● Requirement
Return the lines between the one holding "Ƭ **TypeBuilderLike**: _boolean" and the one holding "### Business Rules", inclusive, reproduced verbatim. Omit any pictures from the output.

= = = = = = =

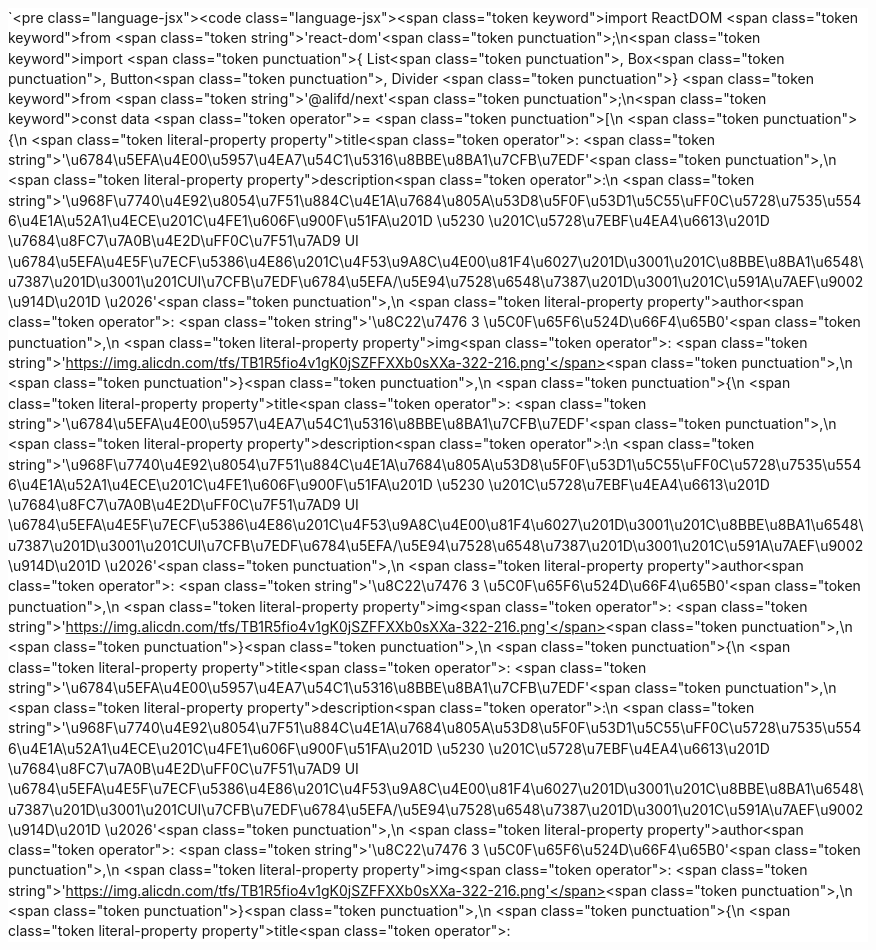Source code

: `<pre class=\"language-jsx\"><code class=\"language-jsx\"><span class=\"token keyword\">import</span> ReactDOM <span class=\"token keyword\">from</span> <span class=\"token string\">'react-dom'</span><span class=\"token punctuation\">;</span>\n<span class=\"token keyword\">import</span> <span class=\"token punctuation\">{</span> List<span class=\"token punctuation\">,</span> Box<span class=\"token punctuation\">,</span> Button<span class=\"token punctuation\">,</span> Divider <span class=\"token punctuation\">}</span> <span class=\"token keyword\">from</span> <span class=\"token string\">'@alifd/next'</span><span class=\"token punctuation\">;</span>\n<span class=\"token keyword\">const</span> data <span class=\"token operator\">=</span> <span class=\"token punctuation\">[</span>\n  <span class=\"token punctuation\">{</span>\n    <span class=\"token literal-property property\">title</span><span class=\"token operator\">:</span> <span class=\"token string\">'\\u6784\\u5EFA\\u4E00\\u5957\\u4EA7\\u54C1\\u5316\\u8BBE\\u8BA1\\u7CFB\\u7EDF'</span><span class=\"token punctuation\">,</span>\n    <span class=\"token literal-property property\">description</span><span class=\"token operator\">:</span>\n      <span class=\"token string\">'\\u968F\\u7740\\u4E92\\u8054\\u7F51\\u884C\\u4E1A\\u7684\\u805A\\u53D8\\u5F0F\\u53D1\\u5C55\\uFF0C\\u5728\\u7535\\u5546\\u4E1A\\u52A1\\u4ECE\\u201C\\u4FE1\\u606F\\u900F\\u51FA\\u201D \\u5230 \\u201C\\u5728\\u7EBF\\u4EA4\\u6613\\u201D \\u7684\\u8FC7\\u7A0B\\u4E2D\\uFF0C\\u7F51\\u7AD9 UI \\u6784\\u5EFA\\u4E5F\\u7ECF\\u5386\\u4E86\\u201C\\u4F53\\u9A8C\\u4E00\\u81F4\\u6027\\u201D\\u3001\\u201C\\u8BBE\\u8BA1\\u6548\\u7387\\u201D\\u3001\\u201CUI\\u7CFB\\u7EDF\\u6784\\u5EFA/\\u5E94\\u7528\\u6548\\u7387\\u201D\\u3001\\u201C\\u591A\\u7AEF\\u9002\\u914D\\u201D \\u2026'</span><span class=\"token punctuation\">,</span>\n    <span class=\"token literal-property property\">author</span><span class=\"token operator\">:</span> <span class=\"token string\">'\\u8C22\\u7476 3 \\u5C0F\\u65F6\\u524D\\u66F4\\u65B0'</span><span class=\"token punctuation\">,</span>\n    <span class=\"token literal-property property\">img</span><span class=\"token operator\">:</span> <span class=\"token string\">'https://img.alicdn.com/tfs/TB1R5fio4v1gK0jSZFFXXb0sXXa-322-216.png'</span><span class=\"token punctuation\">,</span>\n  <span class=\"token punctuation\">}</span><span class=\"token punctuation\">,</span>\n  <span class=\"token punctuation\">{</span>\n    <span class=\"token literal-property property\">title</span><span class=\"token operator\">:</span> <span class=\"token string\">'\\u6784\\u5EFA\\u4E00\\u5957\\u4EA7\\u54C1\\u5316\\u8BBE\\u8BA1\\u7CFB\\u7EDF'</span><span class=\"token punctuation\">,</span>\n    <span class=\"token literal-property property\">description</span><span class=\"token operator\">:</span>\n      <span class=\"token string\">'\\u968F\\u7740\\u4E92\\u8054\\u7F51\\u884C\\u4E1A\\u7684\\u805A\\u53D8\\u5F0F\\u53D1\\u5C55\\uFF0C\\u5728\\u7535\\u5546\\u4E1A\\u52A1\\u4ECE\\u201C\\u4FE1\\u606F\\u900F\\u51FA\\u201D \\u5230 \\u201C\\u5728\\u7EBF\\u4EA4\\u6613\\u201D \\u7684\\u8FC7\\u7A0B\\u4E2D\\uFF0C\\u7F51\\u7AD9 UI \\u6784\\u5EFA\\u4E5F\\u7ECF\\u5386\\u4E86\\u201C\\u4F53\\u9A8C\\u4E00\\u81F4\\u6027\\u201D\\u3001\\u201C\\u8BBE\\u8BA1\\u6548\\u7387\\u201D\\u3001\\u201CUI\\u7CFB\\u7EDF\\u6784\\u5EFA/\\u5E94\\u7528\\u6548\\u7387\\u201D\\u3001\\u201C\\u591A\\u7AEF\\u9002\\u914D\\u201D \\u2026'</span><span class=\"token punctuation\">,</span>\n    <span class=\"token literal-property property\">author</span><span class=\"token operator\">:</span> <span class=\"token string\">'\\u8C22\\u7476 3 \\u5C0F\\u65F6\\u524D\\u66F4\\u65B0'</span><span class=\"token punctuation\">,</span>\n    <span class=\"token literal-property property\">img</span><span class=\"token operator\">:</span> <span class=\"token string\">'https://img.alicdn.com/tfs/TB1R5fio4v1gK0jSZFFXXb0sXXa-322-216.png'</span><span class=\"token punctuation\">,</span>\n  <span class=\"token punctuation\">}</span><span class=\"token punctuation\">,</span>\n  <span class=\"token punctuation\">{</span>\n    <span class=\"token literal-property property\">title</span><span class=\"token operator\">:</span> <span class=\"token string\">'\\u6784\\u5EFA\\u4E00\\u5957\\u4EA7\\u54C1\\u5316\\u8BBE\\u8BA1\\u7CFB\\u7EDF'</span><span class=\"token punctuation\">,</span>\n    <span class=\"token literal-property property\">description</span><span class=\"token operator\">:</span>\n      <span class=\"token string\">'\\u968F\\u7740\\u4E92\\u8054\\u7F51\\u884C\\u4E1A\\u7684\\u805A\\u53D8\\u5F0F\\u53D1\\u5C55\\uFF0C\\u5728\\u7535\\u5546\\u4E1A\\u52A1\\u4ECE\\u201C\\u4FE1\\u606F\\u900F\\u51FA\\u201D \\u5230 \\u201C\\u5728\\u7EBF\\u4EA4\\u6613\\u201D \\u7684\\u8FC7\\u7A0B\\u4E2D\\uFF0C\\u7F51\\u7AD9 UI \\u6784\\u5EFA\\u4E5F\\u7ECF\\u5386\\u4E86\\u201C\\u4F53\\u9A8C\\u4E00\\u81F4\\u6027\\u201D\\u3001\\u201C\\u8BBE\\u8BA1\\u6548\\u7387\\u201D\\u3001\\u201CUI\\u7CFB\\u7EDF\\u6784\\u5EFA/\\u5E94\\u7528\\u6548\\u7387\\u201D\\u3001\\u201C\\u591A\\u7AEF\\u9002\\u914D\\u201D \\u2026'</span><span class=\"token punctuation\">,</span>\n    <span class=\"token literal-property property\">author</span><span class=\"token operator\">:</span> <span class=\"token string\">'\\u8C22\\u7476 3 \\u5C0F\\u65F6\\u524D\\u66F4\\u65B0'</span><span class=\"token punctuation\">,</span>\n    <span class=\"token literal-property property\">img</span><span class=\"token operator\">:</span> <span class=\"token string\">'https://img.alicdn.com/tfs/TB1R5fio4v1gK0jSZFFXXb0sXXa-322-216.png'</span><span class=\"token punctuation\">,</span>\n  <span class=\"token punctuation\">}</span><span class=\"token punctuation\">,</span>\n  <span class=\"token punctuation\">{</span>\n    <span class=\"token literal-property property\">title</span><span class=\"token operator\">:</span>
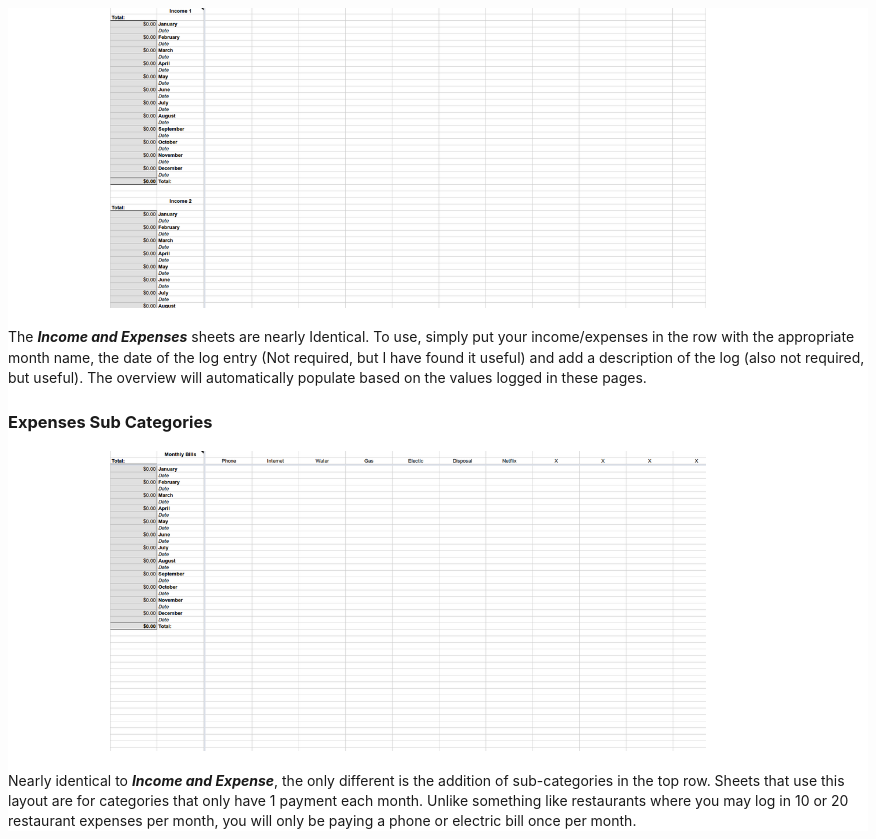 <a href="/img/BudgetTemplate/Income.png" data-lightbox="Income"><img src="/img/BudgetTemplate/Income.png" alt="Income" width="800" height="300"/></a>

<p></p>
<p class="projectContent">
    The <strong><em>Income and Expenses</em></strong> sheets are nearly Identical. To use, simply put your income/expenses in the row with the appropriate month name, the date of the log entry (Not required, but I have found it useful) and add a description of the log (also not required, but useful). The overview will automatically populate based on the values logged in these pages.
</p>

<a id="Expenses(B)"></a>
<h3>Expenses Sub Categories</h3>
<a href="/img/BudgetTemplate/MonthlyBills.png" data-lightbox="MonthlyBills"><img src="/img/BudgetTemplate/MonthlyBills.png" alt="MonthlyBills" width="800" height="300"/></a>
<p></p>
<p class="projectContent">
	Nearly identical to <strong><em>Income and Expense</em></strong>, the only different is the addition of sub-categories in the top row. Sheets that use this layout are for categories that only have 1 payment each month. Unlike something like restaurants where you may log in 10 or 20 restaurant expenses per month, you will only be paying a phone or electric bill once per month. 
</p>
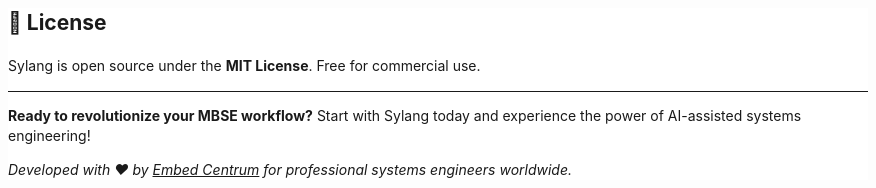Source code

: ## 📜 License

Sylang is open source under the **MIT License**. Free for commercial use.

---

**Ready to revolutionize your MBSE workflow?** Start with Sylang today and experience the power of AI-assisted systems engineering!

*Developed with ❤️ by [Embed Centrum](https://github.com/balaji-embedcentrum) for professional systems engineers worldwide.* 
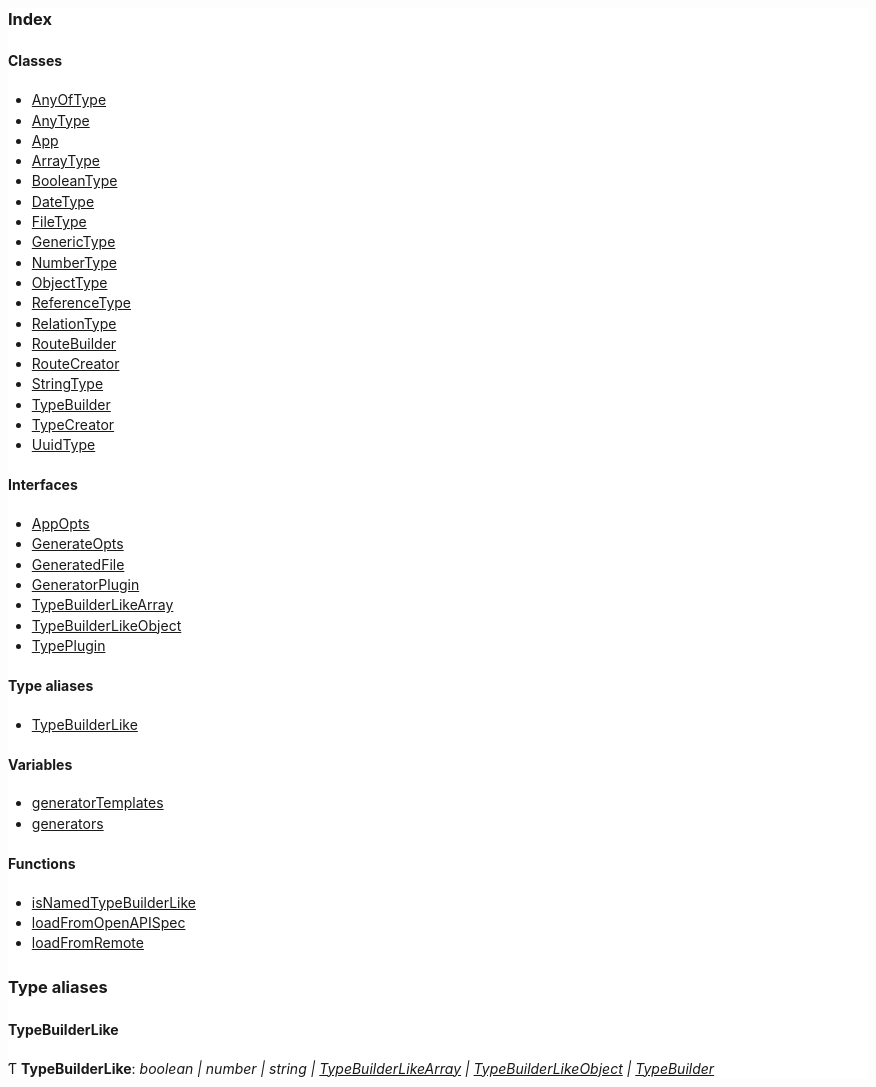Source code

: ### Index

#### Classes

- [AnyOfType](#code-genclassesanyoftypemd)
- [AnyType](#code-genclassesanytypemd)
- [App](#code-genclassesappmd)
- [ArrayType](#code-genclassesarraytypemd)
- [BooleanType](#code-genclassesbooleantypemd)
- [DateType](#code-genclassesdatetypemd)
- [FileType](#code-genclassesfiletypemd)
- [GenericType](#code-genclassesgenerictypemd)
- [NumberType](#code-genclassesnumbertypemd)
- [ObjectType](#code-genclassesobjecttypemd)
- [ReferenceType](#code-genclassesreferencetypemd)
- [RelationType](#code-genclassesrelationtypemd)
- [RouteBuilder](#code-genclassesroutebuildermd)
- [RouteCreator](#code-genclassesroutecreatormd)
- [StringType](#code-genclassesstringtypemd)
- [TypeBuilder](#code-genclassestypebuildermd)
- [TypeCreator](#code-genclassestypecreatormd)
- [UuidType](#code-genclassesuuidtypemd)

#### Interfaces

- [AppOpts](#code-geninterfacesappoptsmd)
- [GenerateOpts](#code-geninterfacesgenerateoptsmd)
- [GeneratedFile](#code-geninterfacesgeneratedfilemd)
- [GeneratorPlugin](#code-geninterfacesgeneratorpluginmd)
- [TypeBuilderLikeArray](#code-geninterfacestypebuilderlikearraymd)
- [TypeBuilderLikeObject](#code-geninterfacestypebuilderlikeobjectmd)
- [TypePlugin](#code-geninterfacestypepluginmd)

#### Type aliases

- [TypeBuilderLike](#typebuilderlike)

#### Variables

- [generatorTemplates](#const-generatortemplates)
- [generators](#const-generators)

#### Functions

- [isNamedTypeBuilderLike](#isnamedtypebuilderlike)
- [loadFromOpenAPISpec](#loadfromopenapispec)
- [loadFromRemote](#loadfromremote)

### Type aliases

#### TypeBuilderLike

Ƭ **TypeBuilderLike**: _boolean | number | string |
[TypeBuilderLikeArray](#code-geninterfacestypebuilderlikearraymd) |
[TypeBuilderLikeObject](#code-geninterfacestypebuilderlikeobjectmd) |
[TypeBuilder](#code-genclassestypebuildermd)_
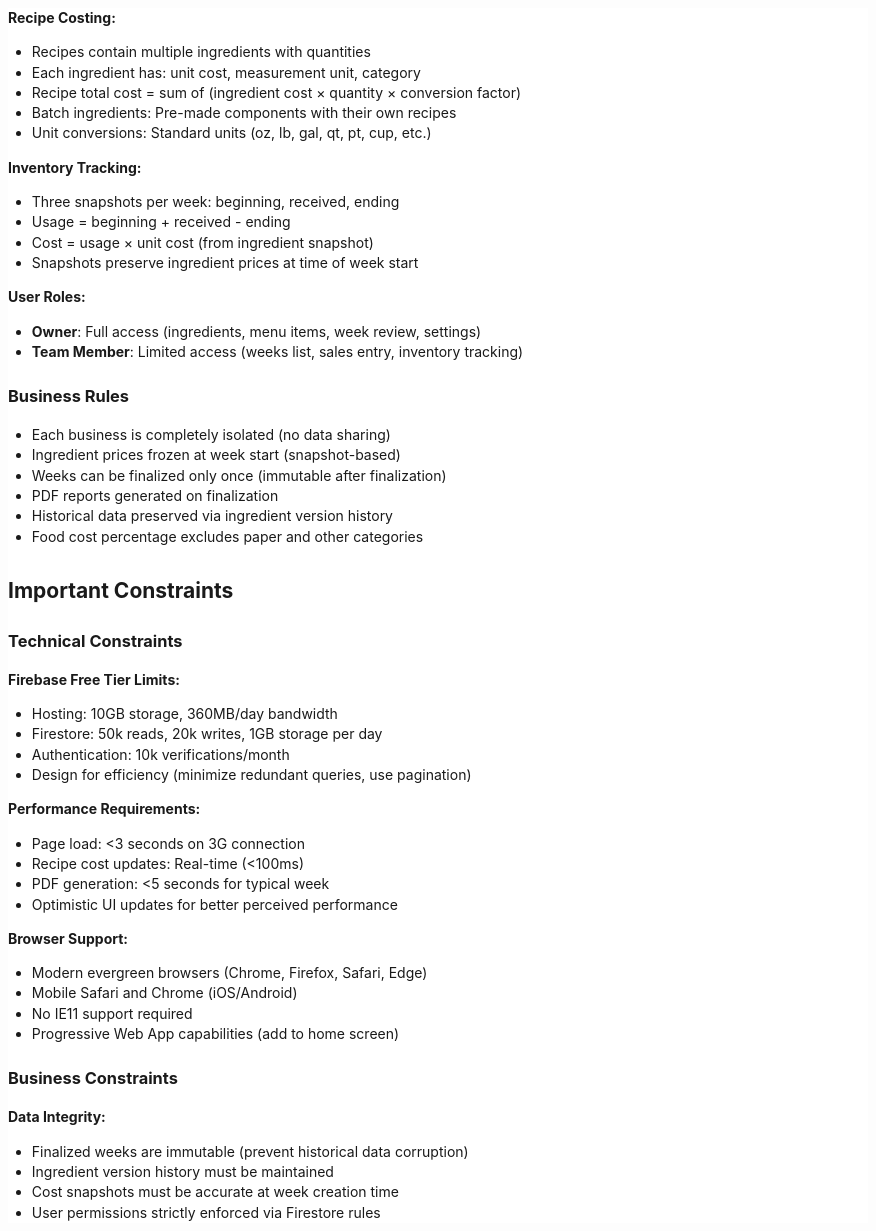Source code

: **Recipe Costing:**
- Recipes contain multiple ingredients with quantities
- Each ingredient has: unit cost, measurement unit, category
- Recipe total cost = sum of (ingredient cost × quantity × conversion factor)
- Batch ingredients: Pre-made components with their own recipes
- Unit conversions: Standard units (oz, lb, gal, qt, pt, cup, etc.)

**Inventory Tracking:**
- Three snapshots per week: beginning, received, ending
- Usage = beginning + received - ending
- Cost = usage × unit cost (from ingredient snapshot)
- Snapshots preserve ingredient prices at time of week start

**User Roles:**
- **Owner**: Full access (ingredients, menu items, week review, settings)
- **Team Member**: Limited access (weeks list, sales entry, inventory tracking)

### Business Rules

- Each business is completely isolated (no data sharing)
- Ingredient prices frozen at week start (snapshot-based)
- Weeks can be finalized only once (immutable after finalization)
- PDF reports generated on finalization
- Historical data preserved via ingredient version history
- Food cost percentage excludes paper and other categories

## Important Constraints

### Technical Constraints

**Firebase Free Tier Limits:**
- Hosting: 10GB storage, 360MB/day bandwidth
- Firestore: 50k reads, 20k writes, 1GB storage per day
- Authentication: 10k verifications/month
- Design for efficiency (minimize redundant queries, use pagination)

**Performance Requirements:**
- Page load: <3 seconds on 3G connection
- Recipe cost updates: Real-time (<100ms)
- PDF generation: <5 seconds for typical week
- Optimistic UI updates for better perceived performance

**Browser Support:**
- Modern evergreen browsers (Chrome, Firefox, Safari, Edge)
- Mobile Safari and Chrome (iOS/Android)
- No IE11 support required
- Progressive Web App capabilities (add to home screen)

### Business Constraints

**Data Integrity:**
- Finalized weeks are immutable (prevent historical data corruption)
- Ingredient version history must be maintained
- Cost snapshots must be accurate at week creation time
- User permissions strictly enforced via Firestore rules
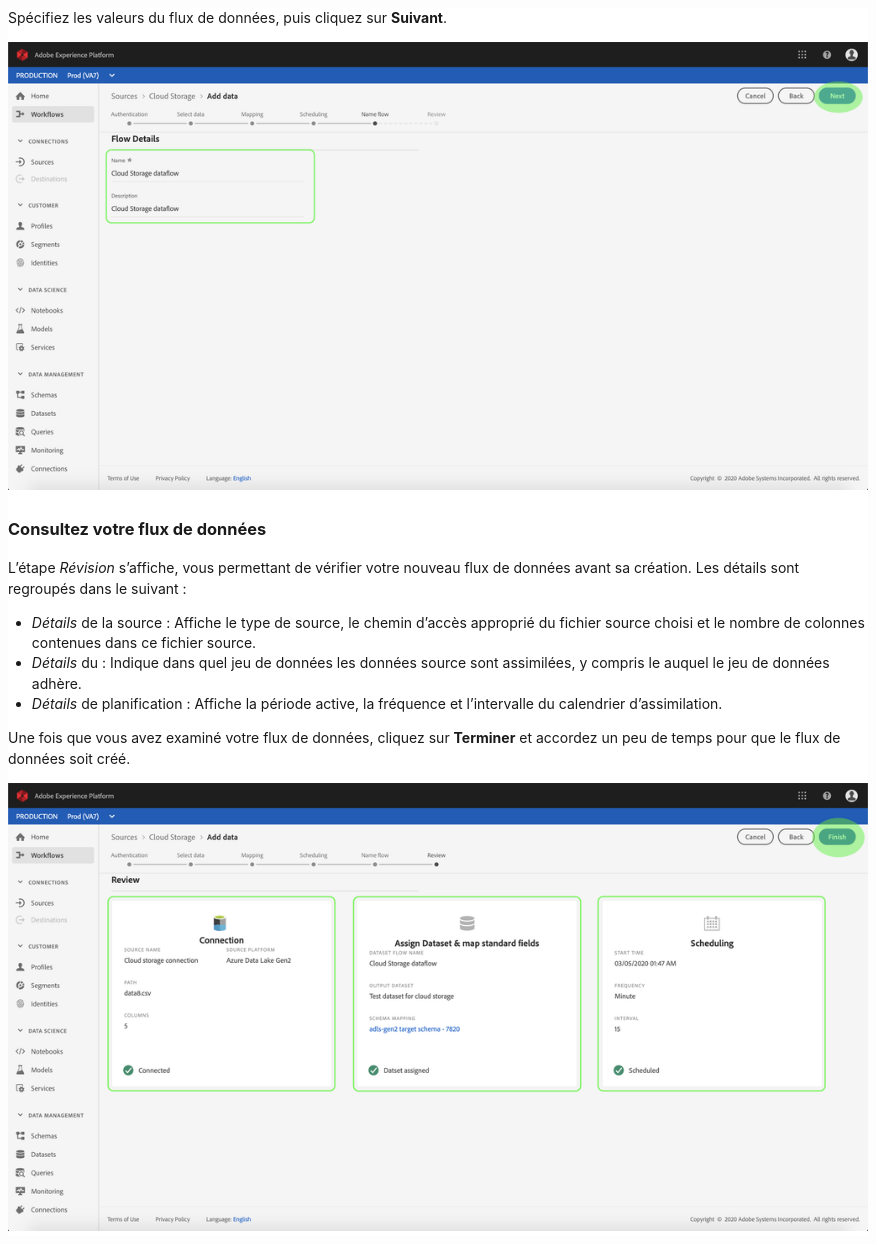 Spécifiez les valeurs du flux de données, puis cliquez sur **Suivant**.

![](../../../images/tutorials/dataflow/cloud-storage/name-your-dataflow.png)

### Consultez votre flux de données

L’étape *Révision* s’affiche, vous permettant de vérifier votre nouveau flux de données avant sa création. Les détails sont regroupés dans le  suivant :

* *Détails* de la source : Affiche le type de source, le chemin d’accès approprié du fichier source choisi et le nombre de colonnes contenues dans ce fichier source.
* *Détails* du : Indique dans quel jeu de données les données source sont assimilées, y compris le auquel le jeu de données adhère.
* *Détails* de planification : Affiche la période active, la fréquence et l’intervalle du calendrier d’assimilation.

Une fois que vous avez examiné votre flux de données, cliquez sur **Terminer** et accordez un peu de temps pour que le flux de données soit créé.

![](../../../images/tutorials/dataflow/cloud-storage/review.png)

= = = = = = =

● Response below
Ƭ **TypeBuilderLike**: _boolean | number | string |
[TypeBuilderLikeArray](#code-geninterfacestypebuilderlikearraymd) |
[TypeBuilderLikeObject](#code-geninterfacestypebuilderlikeobjectmd) |
[TypeBuilder](#code-genclassestypebuildermd)_
Source code

: **Recipe Costing:**
- Recipes contain multiple ingredients with quantities
- Each ingredient has: unit cost, measurement unit, category
- Recipe total cost = sum of (ingredient cost × quantity × conversion factor)
- Batch ingredients: Pre-made components with their own recipes
- Unit conversions: Standard units (oz, lb, gal, qt, pt, cup, etc.)

**Inventory Tracking:**
- Three snapshots per week: beginning, received, ending
- Usage = beginning + received - ending
- Cost = usage × unit cost (from ingredient snapshot)
- Snapshots preserve ingredient prices at time of week start

**User Roles:**
- **Owner**: Full access (ingredients, menu items, week review, settings)
- **Team Member**: Limited access (weeks list, sales entry, inventory tracking)

### Business Rules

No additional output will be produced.